** GIVEN INFORMATION follows **
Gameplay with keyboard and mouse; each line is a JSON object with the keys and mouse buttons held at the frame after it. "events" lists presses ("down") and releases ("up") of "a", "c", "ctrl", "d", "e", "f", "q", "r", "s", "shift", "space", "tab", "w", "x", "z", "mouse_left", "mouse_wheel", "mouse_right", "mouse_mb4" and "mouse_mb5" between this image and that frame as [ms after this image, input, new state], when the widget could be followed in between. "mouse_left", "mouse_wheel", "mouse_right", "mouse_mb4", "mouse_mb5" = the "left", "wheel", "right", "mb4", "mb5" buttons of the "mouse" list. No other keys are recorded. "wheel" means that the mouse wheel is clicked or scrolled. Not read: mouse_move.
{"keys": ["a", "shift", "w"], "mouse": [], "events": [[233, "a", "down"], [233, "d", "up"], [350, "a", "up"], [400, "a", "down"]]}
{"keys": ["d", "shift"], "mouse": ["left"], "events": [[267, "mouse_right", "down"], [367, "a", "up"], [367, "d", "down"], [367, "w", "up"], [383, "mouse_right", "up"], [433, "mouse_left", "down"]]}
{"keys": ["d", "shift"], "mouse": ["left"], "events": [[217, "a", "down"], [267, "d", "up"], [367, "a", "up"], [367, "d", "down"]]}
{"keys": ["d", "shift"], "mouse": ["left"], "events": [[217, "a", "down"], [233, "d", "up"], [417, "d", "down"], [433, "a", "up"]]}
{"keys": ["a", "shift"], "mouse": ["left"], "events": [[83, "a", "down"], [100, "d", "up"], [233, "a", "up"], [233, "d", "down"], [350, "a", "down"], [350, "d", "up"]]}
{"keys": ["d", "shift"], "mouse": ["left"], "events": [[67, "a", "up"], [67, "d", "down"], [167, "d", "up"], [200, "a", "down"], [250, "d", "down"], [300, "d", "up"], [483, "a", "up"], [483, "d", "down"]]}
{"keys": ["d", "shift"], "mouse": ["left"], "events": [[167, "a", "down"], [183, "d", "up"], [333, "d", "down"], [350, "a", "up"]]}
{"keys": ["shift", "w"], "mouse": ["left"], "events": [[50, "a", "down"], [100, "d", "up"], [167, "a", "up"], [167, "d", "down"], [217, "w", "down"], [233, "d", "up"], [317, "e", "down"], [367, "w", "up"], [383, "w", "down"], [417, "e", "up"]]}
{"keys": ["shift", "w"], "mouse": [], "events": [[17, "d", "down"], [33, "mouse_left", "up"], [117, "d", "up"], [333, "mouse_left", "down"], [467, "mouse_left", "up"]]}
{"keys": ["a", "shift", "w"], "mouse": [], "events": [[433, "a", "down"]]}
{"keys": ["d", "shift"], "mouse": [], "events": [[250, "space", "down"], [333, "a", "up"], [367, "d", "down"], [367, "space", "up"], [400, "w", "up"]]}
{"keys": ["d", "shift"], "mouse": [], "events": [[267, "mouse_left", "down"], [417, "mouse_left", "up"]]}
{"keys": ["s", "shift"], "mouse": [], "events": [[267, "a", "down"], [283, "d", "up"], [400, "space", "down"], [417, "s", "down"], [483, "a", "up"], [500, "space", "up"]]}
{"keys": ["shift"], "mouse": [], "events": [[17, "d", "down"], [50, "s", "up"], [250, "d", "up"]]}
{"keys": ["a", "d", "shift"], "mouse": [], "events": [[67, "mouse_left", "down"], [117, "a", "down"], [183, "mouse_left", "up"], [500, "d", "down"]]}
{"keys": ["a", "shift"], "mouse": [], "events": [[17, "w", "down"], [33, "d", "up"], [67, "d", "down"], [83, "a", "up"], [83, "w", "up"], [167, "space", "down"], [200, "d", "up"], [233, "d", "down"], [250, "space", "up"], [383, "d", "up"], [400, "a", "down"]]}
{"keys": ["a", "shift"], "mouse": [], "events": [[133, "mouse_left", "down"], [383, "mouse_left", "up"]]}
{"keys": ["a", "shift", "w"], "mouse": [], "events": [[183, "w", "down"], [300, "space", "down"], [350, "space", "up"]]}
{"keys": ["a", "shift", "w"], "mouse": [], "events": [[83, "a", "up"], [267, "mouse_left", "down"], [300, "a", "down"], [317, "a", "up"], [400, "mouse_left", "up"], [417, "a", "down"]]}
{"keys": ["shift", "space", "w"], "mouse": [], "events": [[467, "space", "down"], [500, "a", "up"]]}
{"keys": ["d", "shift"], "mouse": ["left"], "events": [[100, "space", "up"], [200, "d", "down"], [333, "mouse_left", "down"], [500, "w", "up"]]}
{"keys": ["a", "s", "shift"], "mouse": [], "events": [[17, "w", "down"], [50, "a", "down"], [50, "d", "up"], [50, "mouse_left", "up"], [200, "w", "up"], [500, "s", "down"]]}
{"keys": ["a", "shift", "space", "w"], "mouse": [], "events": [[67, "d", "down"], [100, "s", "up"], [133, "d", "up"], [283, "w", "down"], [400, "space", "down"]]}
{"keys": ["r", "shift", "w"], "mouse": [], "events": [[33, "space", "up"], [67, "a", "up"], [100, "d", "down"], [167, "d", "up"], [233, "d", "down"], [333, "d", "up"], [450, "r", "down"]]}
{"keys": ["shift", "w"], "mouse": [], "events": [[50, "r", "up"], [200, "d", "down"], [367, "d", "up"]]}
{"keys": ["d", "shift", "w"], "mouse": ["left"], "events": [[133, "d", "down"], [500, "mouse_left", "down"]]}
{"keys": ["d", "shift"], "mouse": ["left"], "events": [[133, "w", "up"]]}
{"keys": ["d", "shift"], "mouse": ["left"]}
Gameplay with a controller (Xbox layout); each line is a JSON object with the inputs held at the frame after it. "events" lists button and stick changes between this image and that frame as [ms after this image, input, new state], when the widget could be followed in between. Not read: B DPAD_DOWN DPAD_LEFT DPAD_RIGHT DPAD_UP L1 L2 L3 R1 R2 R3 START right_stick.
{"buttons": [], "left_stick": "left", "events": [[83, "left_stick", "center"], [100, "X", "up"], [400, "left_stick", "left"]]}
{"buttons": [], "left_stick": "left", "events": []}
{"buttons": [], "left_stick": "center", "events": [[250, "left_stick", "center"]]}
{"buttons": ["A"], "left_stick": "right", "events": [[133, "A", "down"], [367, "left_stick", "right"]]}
** End of GIVEN INFORMATION **
▶ [WHAT THE EXERCISE ASKS] Please copy all of the data above exactly.

▶ [TASK ANSWER]
Gameplay with keyboard and mouse; each line is a JSON object with the keys and mouse buttons held at the frame after it. "events" lists presses ("down") and releases ("up") of "a", "c", "ctrl", "d", "e", "f", "q", "r", "s", "shift", "space", "tab", "w", "x", "z", "mouse_left", "mouse_wheel", "mouse_right", "mouse_mb4" and "mouse_mb5" between this image and that frame as [ms after this image, input, new state], when the widget could be followed in between. "mouse_left", "mouse_wheel", "mouse_right", "mouse_mb4", "mouse_mb5" = the "left", "wheel", "right", "mb4", "mb5" buttons of the "mouse" list. No other keys are recorded. "wheel" means that the mouse wheel is clicked or scrolled. Not read: mouse_move.
{"keys": ["a", "shift", "w"], "mouse": [], "events": [[233, "a", "down"], [233, "d", "up"], [350, "a", "up"], [400, "a", "down"]]}
{"keys": ["d", "shift"], "mouse": ["left"], "events": [[267, "mouse_right", "down"], [367, "a", "up"], [367, "d", "down"], [367, "w", "up"], [383, "mouse_right", "up"], [433, "mouse_left", "down"]]}
{"keys": ["d", "shift"], "mouse": ["left"], "events": [[217, "a", "down"], [267, "d", "up"], [367, "a", "up"], [367, "d", "down"]]}
{"keys": ["d", "shift"], "mouse": ["left"], "events": [[217, "a", "down"], [233, "d", "up"], [417, "d", "down"], [433, "a", "up"]]}
{"keys": ["a", "shift"], "mouse": ["left"], "events": [[83, "a", "down"], [100, "d", "up"], [233, "a", "up"], [233, "d", "down"], [350, "a", "down"], [350, "d", "up"]]}
{"keys": ["d", "shift"], "mouse": ["left"], "events": [[67, "a", "up"], [67, "d", "down"], [167, "d", "up"], [200, "a", "down"], [250, "d", "down"], [300, "d", "up"], [483, "a", "up"], [483, "d", "down"]]}
{"keys": ["d", "shift"], "mouse": ["left"], "events": [[167, "a", "down"], [183, "d", "up"], [333, "d", "down"], [350, "a", "up"]]}
{"keys": ["shift", "w"], "mouse": ["left"], "events": [[50, "a", "down"], [100, "d", "up"], [167, "a", "up"], [167, "d", "down"], [217, "w", "down"], [233, "d", "up"], [317, "e", "down"], [367, "w", "up"], [383, "w", "down"], [417, "e", "up"]]}
{"keys": ["shift", "w"], "mouse": [], "events": [[17, "d", "down"], [33, "mouse_left", "up"], [117, "d", "up"], [333, "mouse_left", "down"], [467, "mouse_left", "up"]]}
{"keys": ["a", "shift", "w"], "mouse": [], "events": [[433, "a", "down"]]}
{"keys": ["d", "shift"], "mouse": [], "events": [[250, "space", "down"], [333, "a", "up"], [367, "d", "down"], [367, "space", "up"], [400, "w", "up"]]}
{"keys": ["d", "shift"], "mouse": [], "events": [[267, "mouse_left", "down"], [417, "mouse_left", "up"]]}
{"keys": ["s", "shift"], "mouse": [], "events": [[267, "a", "down"], [283, "d", "up"], [400, "space", "down"], [417, "s", "down"], [483, "a", "up"], [500, "space", "up"]]}
{"keys": ["shift"], "mouse": [], "events": [[17, "d", "down"], [50, "s", "up"], [250, "d", "up"]]}
{"keys": ["a", "d", "shift"], "mouse": [], "events": [[67, "mouse_left", "down"], [117, "a", "down"], [183, "mouse_left", "up"], [500, "d", "down"]]}
{"keys": ["a", "shift"], "mouse": [], "events": [[17, "w", "down"], [33, "d", "up"], [67, "d", "down"], [83, "a", "up"], [83, "w", "up"], [167, "space", "down"], [200, "d", "up"], [233, "d", "down"], [250, "space", "up"], [383, "d", "up"], [400, "a", "down"]]}
{"keys": ["a", "shift"], "mouse": [], "events": [[133, "mouse_left", "down"], [383, "mouse_left", "up"]]}
{"keys": ["a", "shift", "w"], "mouse": [], "events": [[183, "w", "down"], [300, "space", "down"], [350, "space", "up"]]}
{"keys": ["a", "shift", "w"], "mouse": [], "events": [[83, "a", "up"], [267, "mouse_left", "down"], [300, "a", "down"], [317, "a", "up"], [400, "mouse_left", "up"], [417, "a", "down"]]}
{"keys": ["shift", "space", "w"], "mouse": [], "events": [[467, "space", "down"], [500, "a", "up"]]}
{"keys": ["d", "shift"], "mouse": ["left"], "events": [[100, "space", "up"], [200, "d", "down"], [333, "mouse_left", "down"], [500, "w", "up"]]}
{"keys": ["a", "s", "shift"], "mouse": [], "events": [[17, "w", "down"], [50, "a", "down"], [50, "d", "up"], [50, "mouse_left", "up"], [200, "w", "up"], [500, "s", "down"]]}
{"keys": ["a", "shift", "space", "w"], "mouse": [], "events": [[67, "d", "down"], [100, "s", "up"], [133, "d", "up"], [283, "w", "down"], [400, "space", "down"]]}
{"keys": ["r", "shift", "w"], "mouse": [], "events": [[33, "space", "up"], [67, "a", "up"], [100, "d", "down"], [167, "d", "up"], [233, "d", "down"], [333, "d", "up"], [450, "r", "down"]]}
{"keys": ["shift", "w"], "mouse": [], "events": [[50, "r", "up"], [200, "d", "down"], [367, "d", "up"]]}
{"keys": ["d", "shift", "w"], "mouse": ["left"], "events": [[133, "d", "down"], [500, "mouse_left", "down"]]}
{"keys": ["d", "shift"], "mouse": ["left"], "events": [[133, "w", "up"]]}
{"keys": ["d", "shift"], "mouse": ["left"]}
Gameplay with a controller (Xbox layout); each line is a JSON object with the inputs held at the frame after it. "events" lists button and stick changes between this image and that frame as [ms after this image, input, new state], when the widget could be followed in between. Not read: B DPAD_DOWN DPAD_LEFT DPAD_RIGHT DPAD_UP L1 L2 L3 R1 R2 R3 START right_stick.
{"buttons": [], "left_stick": "left", "events": [[83, "left_stick", "center"], [100, "X", "up"], [400, "left_stick", "left"]]}
{"buttons": [], "left_stick": "left", "events": []}
{"buttons": [], "left_stick": "center", "events": [[250, "left_stick", "center"]]}
{"buttons": ["A"], "left_stick": "right", "events": [[133, "A", "down"], [367, "left_stick", "right"]]}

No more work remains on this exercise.